Give the number of lines in the data below where the string "Certidão" occurs, and nothing else.

.....

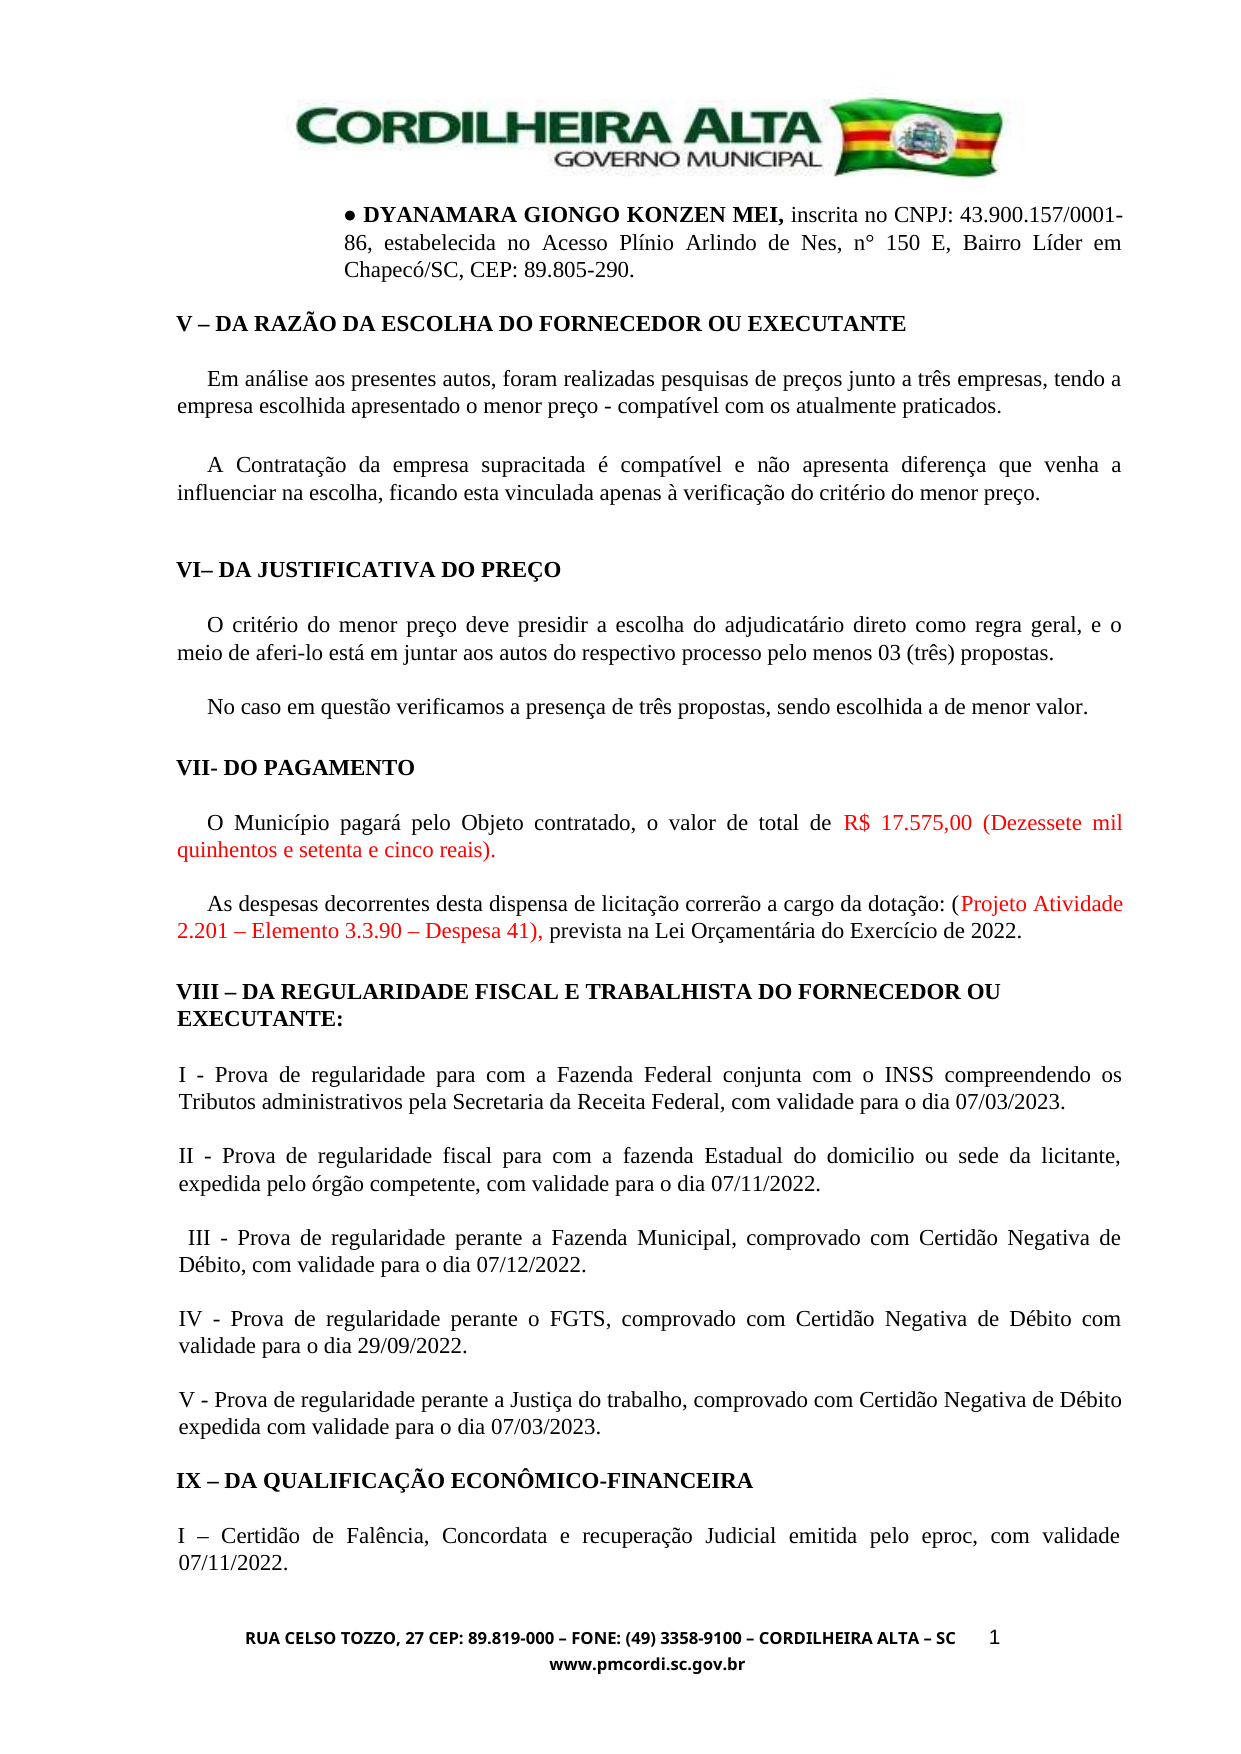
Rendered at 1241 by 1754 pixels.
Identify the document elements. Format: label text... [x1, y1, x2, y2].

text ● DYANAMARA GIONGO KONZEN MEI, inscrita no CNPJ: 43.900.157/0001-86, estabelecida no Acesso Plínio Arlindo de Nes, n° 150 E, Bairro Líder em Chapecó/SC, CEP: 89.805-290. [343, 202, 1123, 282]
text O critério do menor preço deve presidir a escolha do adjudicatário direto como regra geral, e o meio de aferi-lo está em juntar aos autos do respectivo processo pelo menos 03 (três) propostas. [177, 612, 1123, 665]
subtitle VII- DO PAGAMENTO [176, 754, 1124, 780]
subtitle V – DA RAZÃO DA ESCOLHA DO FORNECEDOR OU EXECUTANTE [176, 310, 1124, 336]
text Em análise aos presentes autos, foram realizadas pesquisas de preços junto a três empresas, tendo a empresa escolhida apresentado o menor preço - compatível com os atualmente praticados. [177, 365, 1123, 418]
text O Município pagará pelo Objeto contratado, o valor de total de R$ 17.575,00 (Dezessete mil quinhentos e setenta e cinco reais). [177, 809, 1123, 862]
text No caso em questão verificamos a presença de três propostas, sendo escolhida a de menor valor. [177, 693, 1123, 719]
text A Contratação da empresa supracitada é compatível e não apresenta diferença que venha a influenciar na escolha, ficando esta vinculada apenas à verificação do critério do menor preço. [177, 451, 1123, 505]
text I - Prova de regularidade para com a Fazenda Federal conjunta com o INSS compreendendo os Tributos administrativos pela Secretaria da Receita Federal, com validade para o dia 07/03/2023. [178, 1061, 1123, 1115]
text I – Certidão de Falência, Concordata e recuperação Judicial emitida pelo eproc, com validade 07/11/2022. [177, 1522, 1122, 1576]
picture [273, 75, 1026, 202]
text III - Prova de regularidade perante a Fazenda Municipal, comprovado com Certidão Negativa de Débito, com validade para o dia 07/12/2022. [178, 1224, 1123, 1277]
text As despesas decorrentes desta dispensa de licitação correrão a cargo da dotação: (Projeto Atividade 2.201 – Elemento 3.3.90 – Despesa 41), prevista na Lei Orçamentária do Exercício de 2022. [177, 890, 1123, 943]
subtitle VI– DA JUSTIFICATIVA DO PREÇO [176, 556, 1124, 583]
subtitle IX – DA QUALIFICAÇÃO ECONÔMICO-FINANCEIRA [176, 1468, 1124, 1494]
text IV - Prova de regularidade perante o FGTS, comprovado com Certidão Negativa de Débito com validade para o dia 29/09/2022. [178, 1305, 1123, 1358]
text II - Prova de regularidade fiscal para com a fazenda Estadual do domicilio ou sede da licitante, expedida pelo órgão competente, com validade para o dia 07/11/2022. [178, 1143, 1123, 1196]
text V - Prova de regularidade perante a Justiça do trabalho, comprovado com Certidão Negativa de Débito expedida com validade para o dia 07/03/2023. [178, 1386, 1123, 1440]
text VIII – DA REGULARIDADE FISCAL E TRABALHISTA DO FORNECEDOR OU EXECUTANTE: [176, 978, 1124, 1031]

.....

** THE COMPLETED TASK **
4